Claudia Pasquale
- Full name: Claudia Roshardt-Pasquale
- Country (sports): Switzerland
- Born: 22 May 1963 (age 62)

Singles
- Career record: -

Grand Slam singles results
- French Open: 2R (1983)
- Wimbledon: 4R (1981)
- US Open: 2R (1982)

Doubles
- Career record: -

= Claudia Pasquale =

Swiss tennis player

Claudia Roshardt-Pasquale (born 22 May 1963) is a retired professional tennis player from Switzerland.

==Biography==
===Tennis career===
Pasquale played in three Federation Cup ties for Switzerland. She debuted in Switzerland's quarterfinal loss to the USSR in the 1979 Federation Cup and lost her singles match to Natasha Chmyreva in three sets. In the 1980 competition, she featured in a 3–0 whitewash over Greece in the first round, then sat out of the action as Switzerland made it to the semifinals. She was recalled for the opening rubber of the semifinal against the United States, replacing Isabelle Villiger, but was unable to trouble Andrea Jaeger, and Switzerland was beaten easily in the tie.

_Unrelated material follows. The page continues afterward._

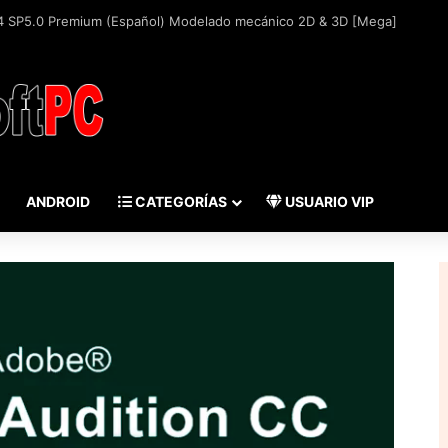
ANDROID
CATEGORÍAS
USUARIO VIP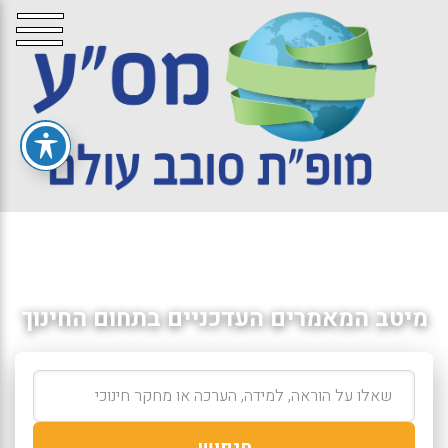
מיטב המאמרים העדכניים בתחום החינוך
חיפוש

Her most notable performance on tour was reaching the fourth round of the 1981 Wimbledon Championships as a qualifier. Having received a bye in the opening round, Pasquale started with a second round win over Kathy Rinaldi, who had earlier become the youngest player to win a Wimbledon match, at 14. In the third round she upset 11th seed Dianne Fromholtz, then was eliminated by eventual champion Chris Evert Lloyd 6–0, 6–0 to end her run.

===Personal life===
Now known by her married name Roshardt, she has two sons who competed in tennis. The eldest Robin won the Orange Bowl in 2005 and made two main draw appearances at the Swiss Open Gstaad. Younger son Luca played on the international juniors circuit.